» **WHAT IS NEEDED**
Transcribe, word for word and without additions, each line below from the one containing "right shoulder: (213, 493)" through the one containing "left back paw: (497, 656)", both ends included.

» **RECORD SET**
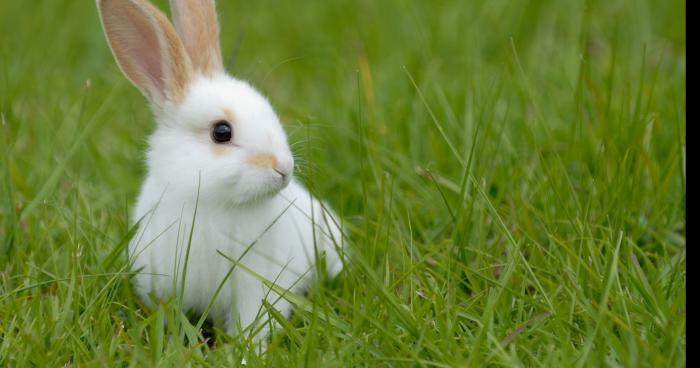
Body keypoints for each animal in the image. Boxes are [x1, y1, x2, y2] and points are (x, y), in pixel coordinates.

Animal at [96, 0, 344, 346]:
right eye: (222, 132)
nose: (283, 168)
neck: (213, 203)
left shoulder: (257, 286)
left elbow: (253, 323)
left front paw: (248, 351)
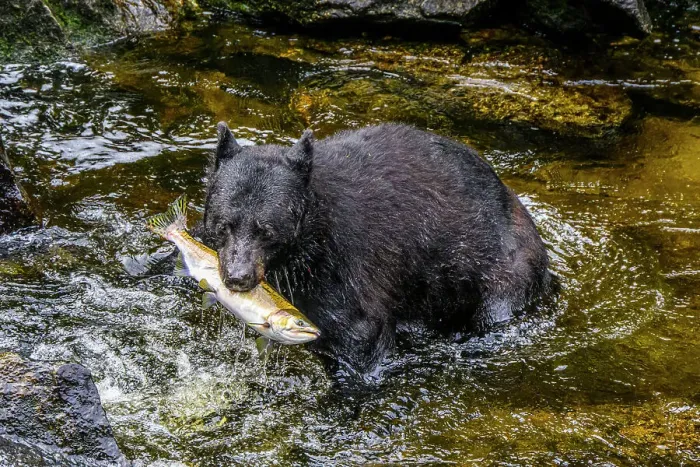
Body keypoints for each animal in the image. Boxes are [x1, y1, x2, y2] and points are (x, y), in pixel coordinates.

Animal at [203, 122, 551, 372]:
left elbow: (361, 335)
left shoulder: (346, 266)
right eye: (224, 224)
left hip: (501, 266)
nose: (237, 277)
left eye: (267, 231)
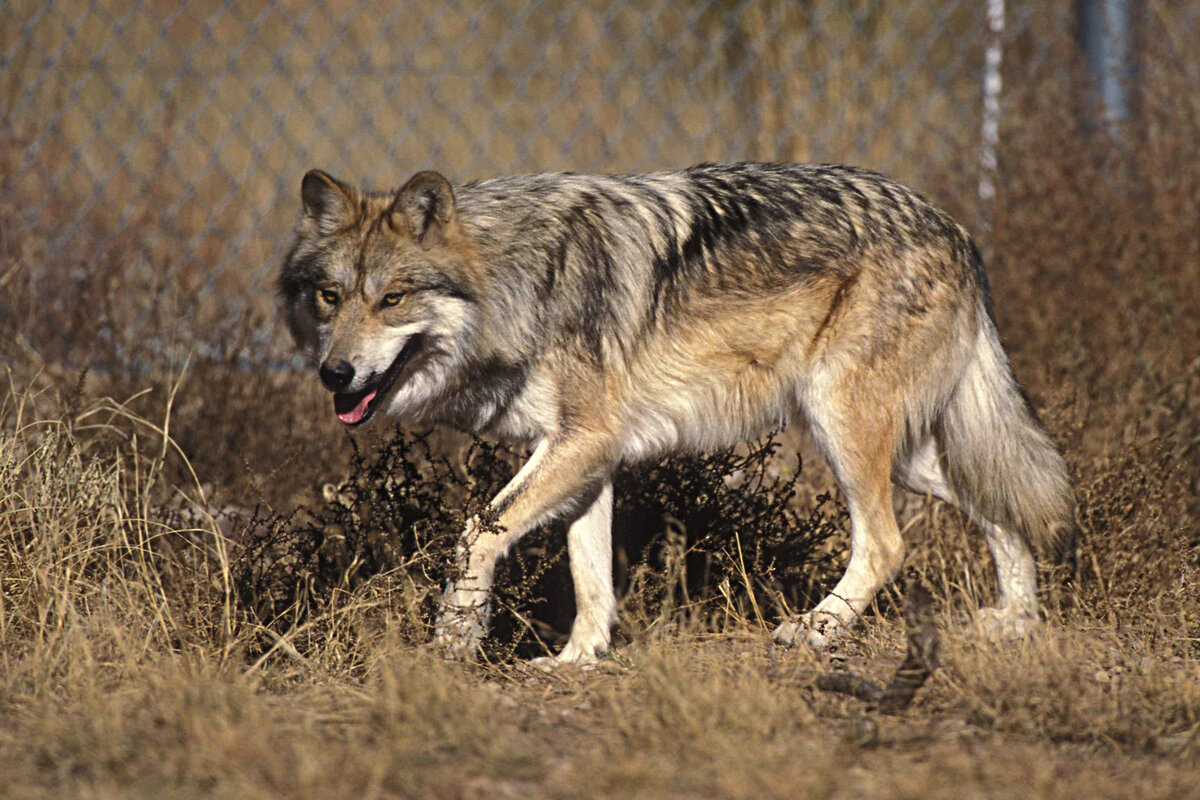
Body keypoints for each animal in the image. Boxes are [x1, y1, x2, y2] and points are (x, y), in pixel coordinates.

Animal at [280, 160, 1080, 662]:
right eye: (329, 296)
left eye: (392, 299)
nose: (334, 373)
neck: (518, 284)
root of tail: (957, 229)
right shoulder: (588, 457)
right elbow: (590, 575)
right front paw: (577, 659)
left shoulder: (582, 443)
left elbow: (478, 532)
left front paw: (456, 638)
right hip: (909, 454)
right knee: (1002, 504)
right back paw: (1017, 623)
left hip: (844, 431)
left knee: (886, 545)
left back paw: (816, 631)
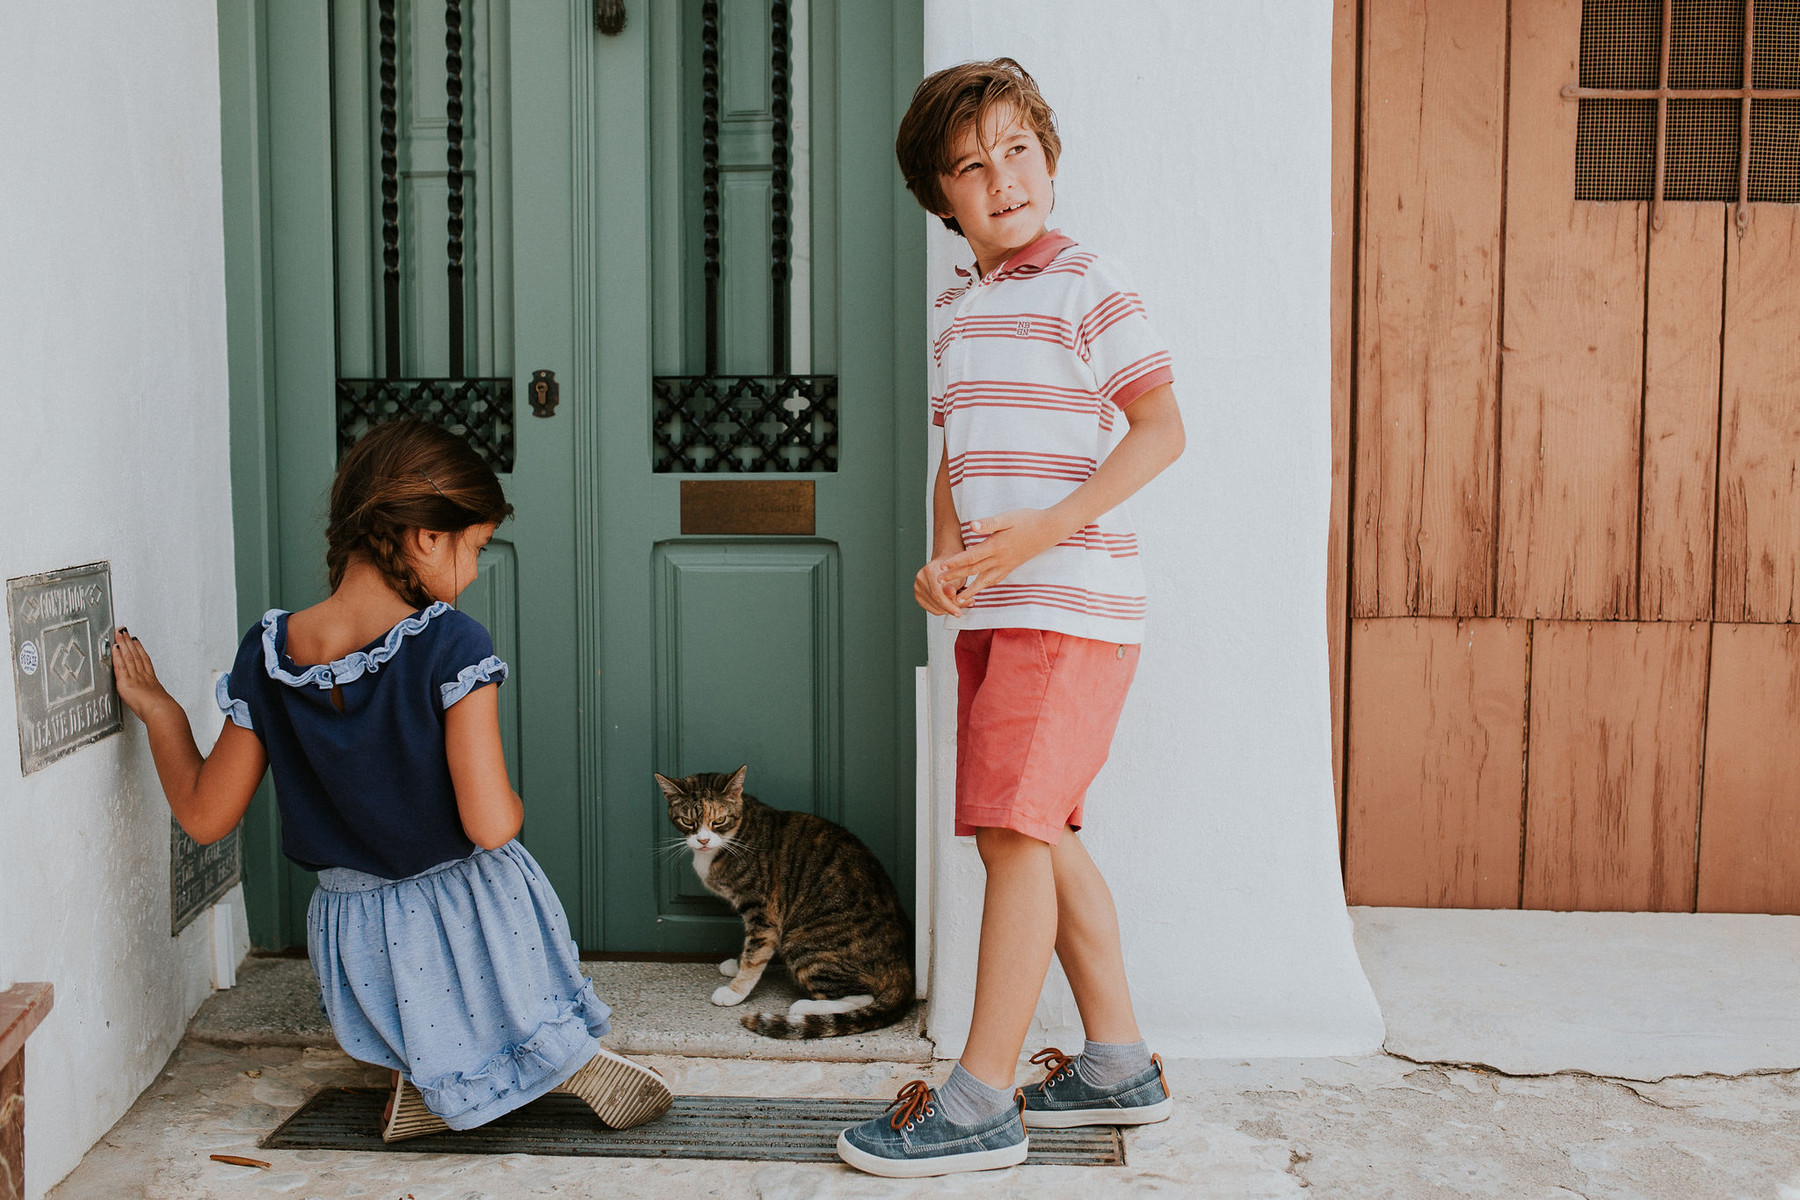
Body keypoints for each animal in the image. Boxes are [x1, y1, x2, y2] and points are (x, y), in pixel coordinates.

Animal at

---

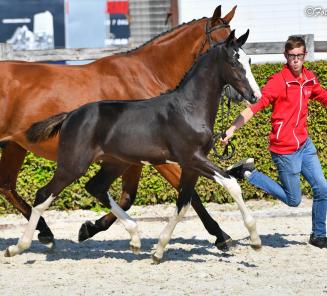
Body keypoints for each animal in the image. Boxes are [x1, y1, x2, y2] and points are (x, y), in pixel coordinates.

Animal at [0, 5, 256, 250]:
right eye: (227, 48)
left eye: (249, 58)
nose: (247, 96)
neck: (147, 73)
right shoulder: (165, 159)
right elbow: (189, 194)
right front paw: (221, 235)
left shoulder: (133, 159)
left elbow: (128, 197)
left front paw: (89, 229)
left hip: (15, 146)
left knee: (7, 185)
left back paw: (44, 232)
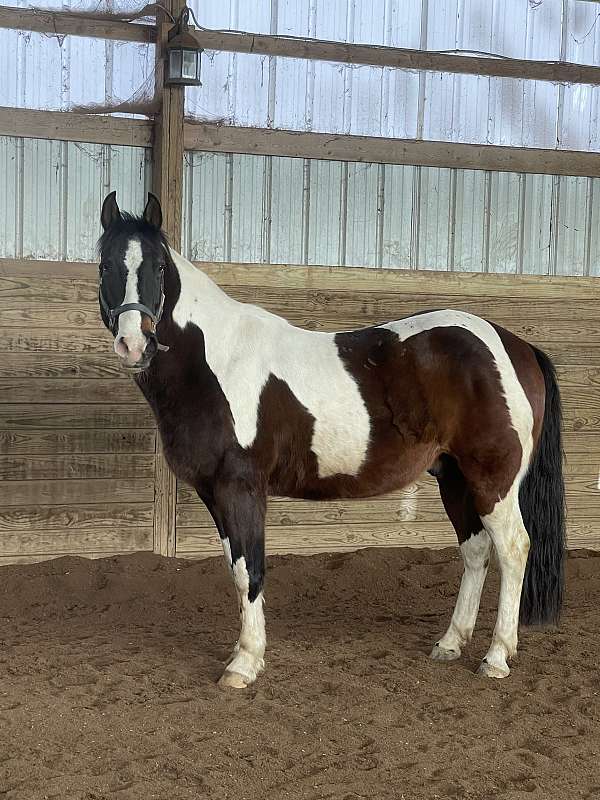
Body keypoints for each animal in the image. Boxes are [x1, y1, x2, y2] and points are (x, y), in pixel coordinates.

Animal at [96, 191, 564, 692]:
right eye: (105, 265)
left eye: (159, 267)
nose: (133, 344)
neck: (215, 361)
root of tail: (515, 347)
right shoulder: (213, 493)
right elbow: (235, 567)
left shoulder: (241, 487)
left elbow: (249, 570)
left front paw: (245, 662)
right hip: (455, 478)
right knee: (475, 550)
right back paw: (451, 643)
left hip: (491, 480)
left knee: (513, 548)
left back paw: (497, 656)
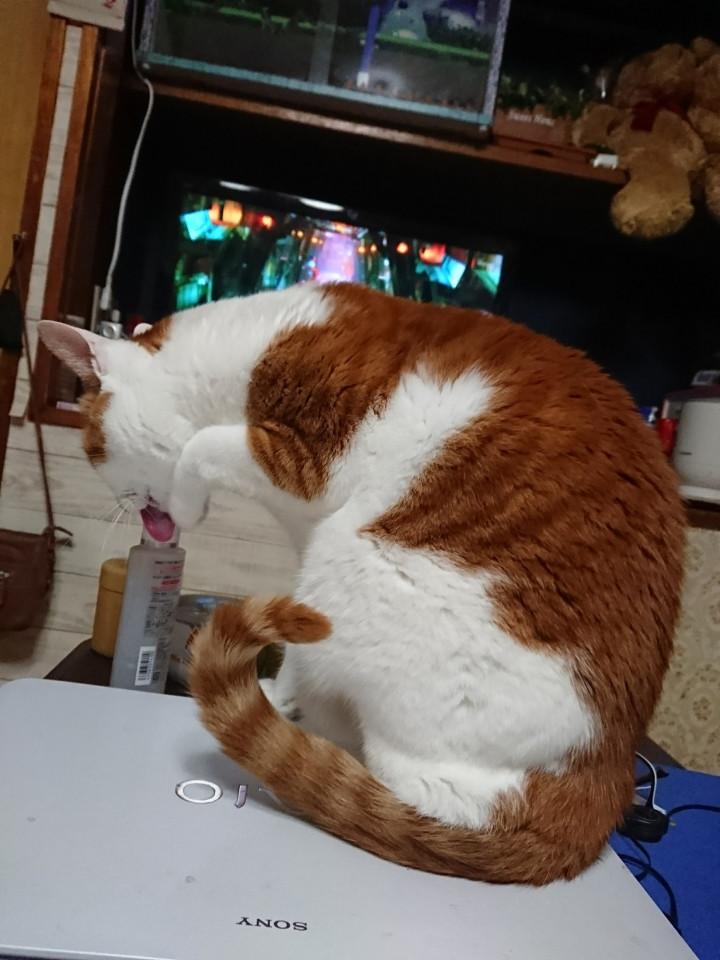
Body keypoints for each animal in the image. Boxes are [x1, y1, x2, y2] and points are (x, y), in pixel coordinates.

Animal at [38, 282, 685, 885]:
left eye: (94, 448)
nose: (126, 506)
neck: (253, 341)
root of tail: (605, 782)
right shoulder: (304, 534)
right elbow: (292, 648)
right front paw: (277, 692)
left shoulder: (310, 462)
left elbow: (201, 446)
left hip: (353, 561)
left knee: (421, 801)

» **SOLUTION**
right shoulder: (213, 493)
right elbow: (235, 567)
left shoulder: (241, 487)
left elbow: (249, 570)
left front paw: (245, 662)
right hip: (455, 478)
right knee: (475, 550)
right back paw: (451, 643)
left hip: (491, 480)
left knee: (513, 548)
left back paw: (497, 656)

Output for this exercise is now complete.